Во многих случаях установленного сходства античные имена прикрывали собой результат конвергентного развития первобытного мышления у разных народов, выполняя лишь эту «переводческую», истолковательную функцию. Но особый интерес представляют те мифы, которые по географическому признаку, по месту действия богов и героев связывают греческую мифологическую систему с той или иной местной, не греческой средой и иноплеменной мифологией, где сходные черты могут быть объяснены не только конвергенцией, но и общностью происхождения.
Возможно, что одним из таких случаев является культ богини Лато, так пышно представленный в крито-микенское время и вытесненный впоследствии, во-первых, культом её дочери Артемиды, а во-вторых, культом южной пары богинь – Деметры и Персефоны.
Многократно подчеркнутая мифами связь богини Лато (позднее Лето) с северными народами обязывает нас рассмотреть сопоставительно культ греческой Лато и славяно-балтийской Лады.
Для права на такой поиск мы располагаем пока лишь двумя признаками близости: «мать Лада», богиня плодородия, выступает в паре со своей дочерью Лелей точно так же, как Лато с дочерью Артемидой, богиней плодородия; имя богини-матери у греков (Лато, Лето) и римлян (Латона) созвучно балто-славянской форме Лада, Ладо.
Этих данных было бы недостаточно для утверждения о единстве происхождения мифологических образов Лато и Лады, если бы в нашем распоряжении не было сведений об ареале культа Лады у северных племен, с одной стороны, и устойчивых упоминаний о связи Лето с северными племенами в греческих мифах – с другой.

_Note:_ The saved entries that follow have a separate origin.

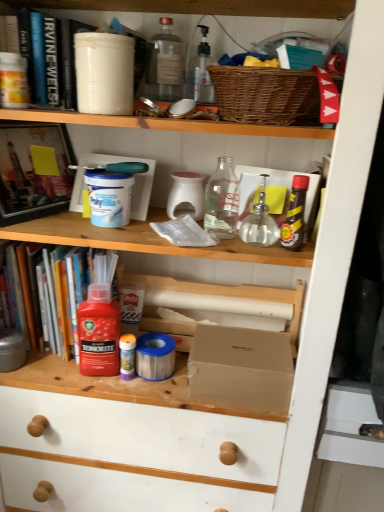
Question: Is red plastic bottle at left, marked as the 3th book in a top-to-bottom arrangement, outside shiny brown bottle at upper right, the 3th bottle viewed from the top?

Choices:
 (A) yes
 (B) no

Answer: (A)

Question: Is red plastic bottle at left, placed as the 1th book when sorted from bottom to top, further to camera compared to shiny brown bottle at upper right, which is the first bottle from right to left?

Choices:
 (A) yes
 (B) no

Answer: (A)

Question: Are red plastic bottle at left, marked as the 3th book in a top-to-bottom arrangement, and shiny brown bottle at upper right, which is the first bottle from right to left, far apart?

Choices:
 (A) yes
 (B) no

Answer: (B)

Question: Does red plastic bottle at left, placed as the 1th book when sorted from bottom to top, have a greater width compared to shiny brown bottle at upper right, the 3th bottle viewed from the top?

Choices:
 (A) yes
 (B) no

Answer: (A)

Question: From a real-world perspective, is red plastic bottle at left, placed as the 1th book when sorted from bottom to top, located beneath shiny brown bottle at upper right, the fifth bottle viewed from the left?

Choices:
 (A) no
 (B) yes

Answer: (B)

Question: Choose the correct answer: Is transparent glass bottle at center, the fourth bottle ordered from the bottom, inside matte cardboard box at center or outside it?

Choices:
 (A) outside
 (B) inside

Answer: (A)

Question: From the image's perspective, is transparent glass bottle at center, which appears as the 2th bottle when viewed from the right, located above or below matte cardboard box at center?

Choices:
 (A) above
 (B) below

Answer: (A)

Question: Would you say transparent glass bottle at center, acting as the 2th bottle starting from the top, is to the left or to the right of matte cardboard box at center in the picture?

Choices:
 (A) right
 (B) left

Answer: (A)

Question: Considering the positions of point (256, 229) and point (269, 362), is point (256, 229) closer or farther from the camera than point (269, 362)?

Choices:
 (A) closer
 (B) farther

Answer: (B)

Question: Is translucent plastic bottle at center, acting as the second bottle starting from the left, taller or shorter than shiny brown bottle at upper right, the fifth bottle viewed from the left?

Choices:
 (A) tall
 (B) short

Answer: (B)

Question: Which is correct: translucent plastic bottle at center, acting as the second bottle starting from the left, is inside shiny brown bottle at upper right, which is the first bottle from right to left, or outside of it?

Choices:
 (A) outside
 (B) inside

Answer: (A)

Question: Considering the positions of point (125, 365) and point (302, 218), is point (125, 365) closer or farther from the camera than point (302, 218)?

Choices:
 (A) closer
 (B) farther

Answer: (B)

Question: From a real-world perspective, is translucent plastic bottle at center, which appears as the 1th bottle when ordered from the bottom, positioned above or below shiny brown bottle at upper right, the fifth bottle viewed from the left?

Choices:
 (A) below
 (B) above

Answer: (A)

Question: From the image's perspective, is woven brown basket at upper center positioned above or below matte cardboard box at center?

Choices:
 (A) above
 (B) below

Answer: (A)

Question: Considering their positions, is woven brown basket at upper center located in front of or behind matte cardboard box at center?

Choices:
 (A) behind
 (B) front

Answer: (B)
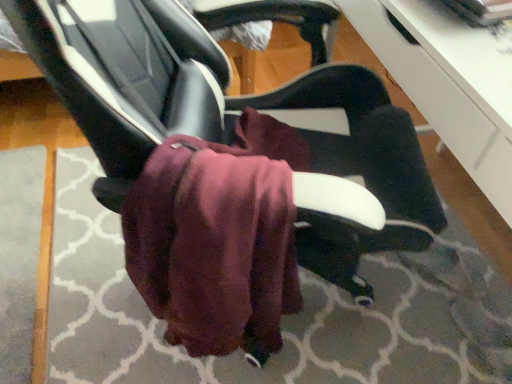
Image resolution: width=512 pixels, height=384 pixels. What do you see at coordinates (213, 245) in the screenshot?
I see `burgundy fleece bath towel at center` at bounding box center [213, 245].

You are a GUI agent. You are given a task and a screenshot of the screen. Output one action in this format:
    pyautogui.click(x=<x>, y=<y>)
    Task: Click on the maroon fabric at center
    
    Given the screenshot: What is the action you would take?
    pyautogui.click(x=285, y=317)

At what (x,y) coordinates should I click in order to perform the action: click on bath towel behind the matte black chair at center. Please return your answer as a coordinate pair (x, y). Looking at the image, I should click on (213, 245).

Considering the positions of points (284, 188) and (332, 275), is point (284, 188) farther from camera compared to point (332, 275)?

No.

Is burgundy fleece bath towel at center turned away from matte black chair at center?

Yes, burgundy fleece bath towel at center is positioned with its back facing matte black chair at center.

From the image's perspective, is burgundy fleece bath towel at center above or below matte black chair at center?

Clearly, from the image's perspective, burgundy fleece bath towel at center is below matte black chair at center.

Is maroon fabric at center positioned with its back to matte black chair at center?

Absolutely, maroon fabric at center is directed away from matte black chair at center.

From the image's perspective, relative to matte black chair at center, is maroon fabric at center above or below?

maroon fabric at center is below matte black chair at center.

Is maroon fabric at center placed right next to matte black chair at center?

No, maroon fabric at center is not in contact with matte black chair at center.

Can you confirm if maroon fabric at center is taller than matte black chair at center?

No.

Is maroon fabric at center aimed at burgundy fleece bath towel at center?

No, maroon fabric at center is not facing towards burgundy fleece bath towel at center.

Relative to burgundy fleece bath towel at center, is maroon fabric at center in front or behind?

Clearly, maroon fabric at center is behind burgundy fleece bath towel at center.

Can you tell me how much maroon fabric at center and burgundy fleece bath towel at center differ in facing direction?

There is a 14.5-degree angle between the facing directions of maroon fabric at center and burgundy fleece bath towel at center.

Visually, is maroon fabric at center positioned to the left or to the right of burgundy fleece bath towel at center?

Based on their positions, maroon fabric at center is located to the right of burgundy fleece bath towel at center.

Is matte black chair at center next to maroon fabric at center?

No, matte black chair at center is not in contact with maroon fabric at center.

Is matte black chair at center surrounding maroon fabric at center?

No, maroon fabric at center is not surrounded by matte black chair at center.

Can you confirm if matte black chair at center is wider than maroon fabric at center?

Incorrect, the width of matte black chair at center does not surpass that of maroon fabric at center.

Considering the positions of objects matte black chair at center and maroon fabric at center in the image provided, who is more to the left, matte black chair at center or maroon fabric at center?

From the viewer's perspective, matte black chair at center appears more on the left side.

How different are the orientations of matte black chair at center and burgundy fleece bath towel at center in degrees?

They differ by 0.000636 degrees in their facing directions.

In terms of width, does matte black chair at center look wider or thinner when compared to burgundy fleece bath towel at center?

matte black chair at center is wider than burgundy fleece bath towel at center.

Consider the image. From a real-world perspective, is matte black chair at center located higher than burgundy fleece bath towel at center?

Indeed, from a real-world perspective, matte black chair at center stands above burgundy fleece bath towel at center.

Who is shorter, matte black chair at center or burgundy fleece bath towel at center?

burgundy fleece bath towel at center.

Is burgundy fleece bath towel at center inside or outside of maroon fabric at center?

burgundy fleece bath towel at center is not enclosed by maroon fabric at center.

In the scene shown: Which is farther from the camera, (220, 280) or (451, 323)?

The point (451, 323) is farther from the camera.

Is burgundy fleece bath towel at center bigger or smaller than maroon fabric at center?

Clearly, burgundy fleece bath towel at center is smaller in size than maroon fabric at center.

From a real-world perspective, which is physically below, burgundy fleece bath towel at center or maroon fabric at center?

From a 3D spatial view, maroon fabric at center is below.

At what (x,y) coordinates should I click in order to perform the action: click on bath towel behind the matte black chair at center. Please return your answer as a coordinate pair (x, y). The width and height of the screenshot is (512, 384). Looking at the image, I should click on (213, 245).

Image resolution: width=512 pixels, height=384 pixels. Find the location of `chair in front of the maroon fabric at center`. chair in front of the maroon fabric at center is located at coordinates (238, 116).

From the image, which object appears to be nearer to maroon fabric at center, matte black chair at center or burgundy fleece bath towel at center?

burgundy fleece bath towel at center is positioned closer to the anchor maroon fabric at center.

From the image, which object appears to be nearer to burgundy fleece bath towel at center, maroon fabric at center or matte black chair at center?

Based on the image, matte black chair at center appears to be nearer to burgundy fleece bath towel at center.

From the image, which object appears to be nearer to matte black chair at center, maroon fabric at center or burgundy fleece bath towel at center?

Among the two, burgundy fleece bath towel at center is located nearer to matte black chair at center.

From the image, which object appears to be farther from burgundy fleece bath towel at center, matte black chair at center or maroon fabric at center?

Among the two, maroon fabric at center is located further to burgundy fleece bath towel at center.

Looking at this image, estimate the real-world distances between objects in this image. Which object is further from maroon fabric at center, burgundy fleece bath towel at center or matte black chair at center?

Among the two, matte black chair at center is located further to maroon fabric at center.

From the image, which object appears to be nearer to matte black chair at center, burgundy fleece bath towel at center or maroon fabric at center?

burgundy fleece bath towel at center is closer to matte black chair at center.

This screenshot has width=512, height=384. In order to click on bath towel between matte black chair at center and maroon fabric at center from front to back in this screenshot , I will do `click(213, 245)`.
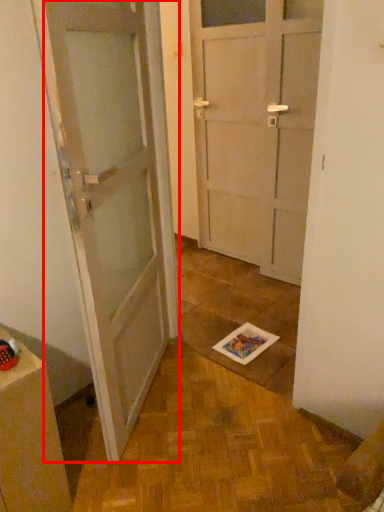
Question: Considering the relative positions of door (annotated by the red box) and cabinetry in the image provided, where is door (annotated by the red box) located with respect to the staircase?

Choices:
 (A) left
 (B) right

Answer: (B)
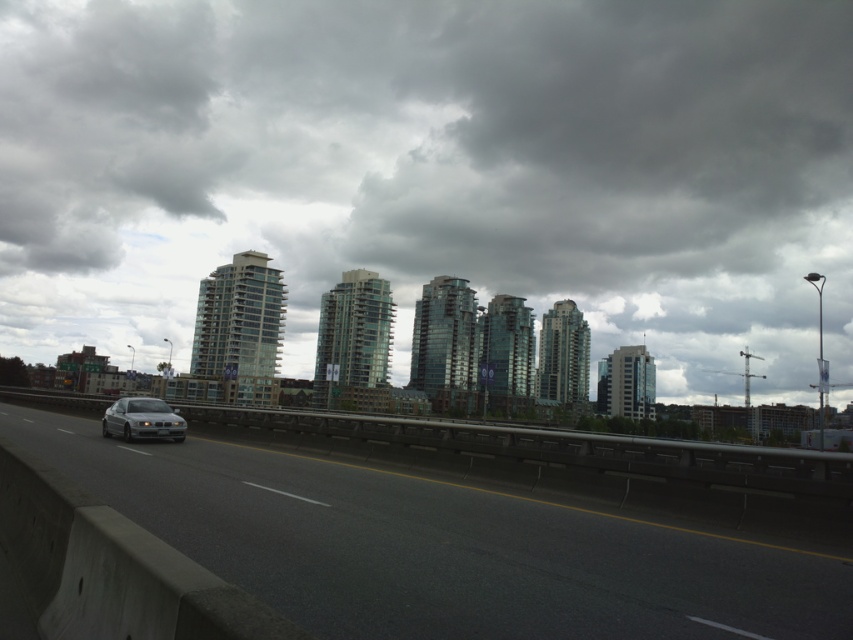
Question: Which of the following is the farthest from the observer?

Choices:
 (A) (149, 436)
 (B) (705, 563)

Answer: (A)

Question: Can you confirm if gray asphalt highway at center is wider than sleek silver sedan at left?

Choices:
 (A) no
 (B) yes

Answer: (B)

Question: Which point is farther to the camera?

Choices:
 (A) gray asphalt highway at center
 (B) sleek silver sedan at left

Answer: (B)

Question: Is gray asphalt highway at center closer to camera compared to sleek silver sedan at left?

Choices:
 (A) yes
 (B) no

Answer: (A)

Question: Is the position of gray asphalt highway at center more distant than that of sleek silver sedan at left?

Choices:
 (A) yes
 (B) no

Answer: (B)

Question: Which object is farther from the camera taking this photo?

Choices:
 (A) sleek silver sedan at left
 (B) gray asphalt highway at center

Answer: (A)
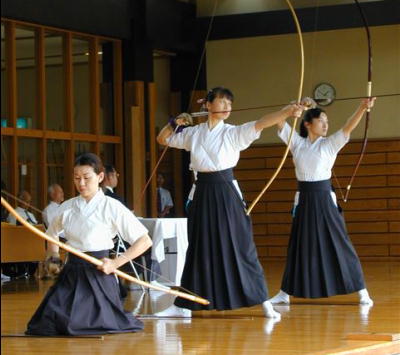
Locate an element on the screen. Image resolution: width=400 pixels, height=355 pixels. walls is located at coordinates (390, 68), (245, 74), (52, 88).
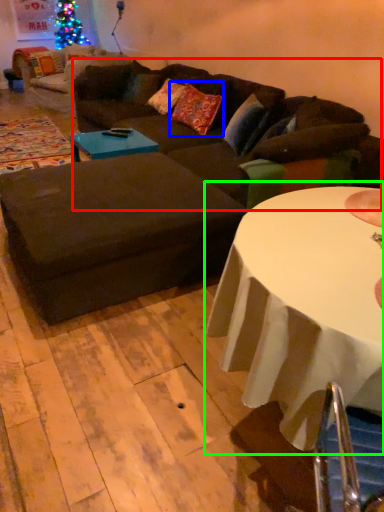
Question: Which object is positioned closest to couch (highlighted by a red box)? Select from pillow (highlighted by a blue box) and table (highlighted by a green box).

Choices:
 (A) pillow
 (B) table

Answer: (A)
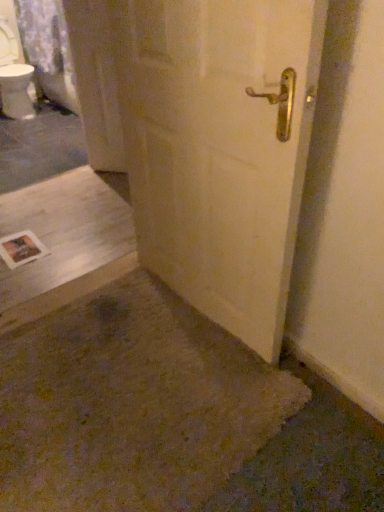
Describe the element at coordinates (220, 148) in the screenshot. The height and width of the screenshot is (512, 384). I see `white matte door at center` at that location.

Find the location of a particular element. white matte door at center is located at coordinates (220, 148).

In order to face white matte door at center, should I rotate leftwards or rightwards?

To align with it, rotate right about 0.301°.

Find the location of a particular element. This screenshot has width=384, height=512. white concrete at lower left is located at coordinates (64, 243).

The height and width of the screenshot is (512, 384). What do you see at coordinates (64, 243) in the screenshot? I see `white concrete at lower left` at bounding box center [64, 243].

In order to click on white matte door at center in this screenshot , I will do `click(220, 148)`.

In the image, is white matte door at center on the left side or the right side of white concrete at lower left?

white matte door at center is to the right of white concrete at lower left.

From the picture: In the image, is white matte door at center positioned in front of or behind white concrete at lower left?

In the image, white matte door at center appears in front of white concrete at lower left.

Is point (183, 219) farther from camera compared to point (58, 198)?

That is False.

From the image's perspective, which is below, white matte door at center or white concrete at lower left?

white concrete at lower left is shown below in the image.

From a real-world perspective, is white matte door at center located higher than white concrete at lower left?

Yes, from a real-world perspective, white matte door at center is above white concrete at lower left.

Does white matte door at center have a greater width compared to white concrete at lower left?

In fact, white matte door at center might be narrower than white concrete at lower left.

Can you confirm if white matte door at center is shorter than white concrete at lower left?

Incorrect, the height of white matte door at center does not fall short of that of white concrete at lower left.

Looking at this image, in terms of size, does white matte door at center appear bigger or smaller than white concrete at lower left?

white matte door at center is bigger than white concrete at lower left.

Would you say white matte door at center is inside or outside white concrete at lower left?

white matte door at center is not enclosed by white concrete at lower left.

Is white matte door at center not near white concrete at lower left?

Actually, white matte door at center and white concrete at lower left are a little close together.

Is white matte door at center facing towards white concrete at lower left?

No, white matte door at center is not turned towards white concrete at lower left.

The height and width of the screenshot is (512, 384). I want to click on door above the white concrete at lower left (from a real-world perspective), so click(x=220, y=148).

Considering the relative positions of white concrete at lower left and white matte door at center in the image provided, is white concrete at lower left to the left or to the right of white matte door at center?

white concrete at lower left is to the left of white matte door at center.

Is the position of white concrete at lower left more distant than that of white matte door at center?

Yes, it is.

Does point (70, 245) lie behind point (237, 84)?

Yes, it is behind point (237, 84).

Looking at this image, from the image's perspective, between white concrete at lower left and white matte door at center, which one is located above?

white matte door at center.

From a real-world perspective, between white concrete at lower left and white matte door at center, who is vertically lower?

white concrete at lower left, from a real-world perspective.

Looking at their sizes, would you say white concrete at lower left is wider or thinner than white matte door at center?

Considering their sizes, white concrete at lower left looks broader than white matte door at center.

Between white concrete at lower left and white matte door at center, which one has less height?

With less height is white concrete at lower left.

Considering the sizes of white concrete at lower left and white matte door at center in the image, is white concrete at lower left bigger or smaller than white matte door at center?

Considering their sizes, white concrete at lower left takes up less space than white matte door at center.

Is white concrete at lower left not within white matte door at center?

Absolutely, white concrete at lower left is external to white matte door at center.

Is white concrete at lower left next to white matte door at center and touching it?

No, white concrete at lower left is not beside white matte door at center.

Is white concrete at lower left oriented away from white matte door at center?

No, white concrete at lower left's orientation is not away from white matte door at center.

How many degrees apart are the facing directions of white concrete at lower left and white matte door at center?

They differ by 90.6 degrees in their facing directions.

There is a white concrete at lower left. In order to click on door above it (from a real-world perspective) in this screenshot , I will do `click(220, 148)`.

Where is `concrete beneath the white matte door at center (from a real-world perspective)`? This screenshot has height=512, width=384. concrete beneath the white matte door at center (from a real-world perspective) is located at coordinates (64, 243).

I want to click on concrete located on the left of white matte door at center, so click(64, 243).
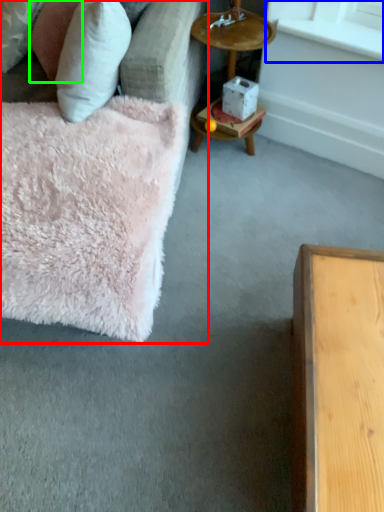
Question: Considering the real-world distances, which object is farthest from studio couch (highlighted by a red box)? window sill (highlighted by a blue box) or pillow (highlighted by a green box)?

Choices:
 (A) window sill
 (B) pillow

Answer: (A)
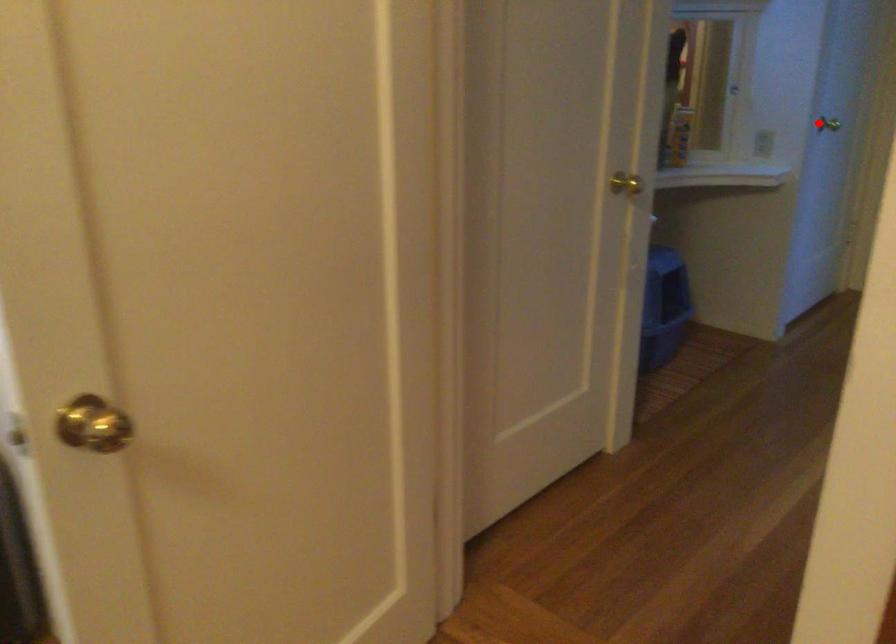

Необходимо детально разобрать географию этих загадочных северных народов и выяснить их взаимоотношение с областью балто-славянских поклонников «матери Лады».
Напомню ещё раз, в чем выражается связь Лато с Севером:
1. Лато происходит из земли гиперборейцев.
2. Мужем Лато некоторые мифы считают гиперборейца Описа.
3. Лато бежала от гнева Геры на о. Делос из земли гиперборейцев.
4. Сын Лато, Аполлон, ежегодно отправляется на зиму в страну гиперборейцев («аподемия»).
5. В стране гиперборейцев Аполлон хранит свои стрелы.
6. Гиперборейцы ежегодно посылают дары в делосские храмы детей Лато – Аполлона и Артемиды.
Связь с Севером, как видим, достаточно прочная и даже наследственная. Теперь все дело сводится к уточнению понятия «гиперборейцы». Обилие различных мнений как у древних, так и у современных ученых привело к отказу от решения этой давней загадки.
В книге, названной «Знания древних о северных странах», нет разбора мнений о гиперборейцах, нет ни одного посвященного им параграфа – автор просто объявил их мифическим, никогда не существовавшим народом .
Мне кажется, что дело обстоит не так уж безнадежно. Следует только учесть, что название «гиперборейцы» является не именем народа, а нарицательным обозначением: «самые северные». А так как граница познания Севера все время отодвигалась дальше и дальше от Греции, то и народы, подпавшие под это греческое искусственное обозначение, менялись.
В гомеровское время и вплоть до Геродота северным пределом ойкумены представлялся балтийский (южный) берег континента.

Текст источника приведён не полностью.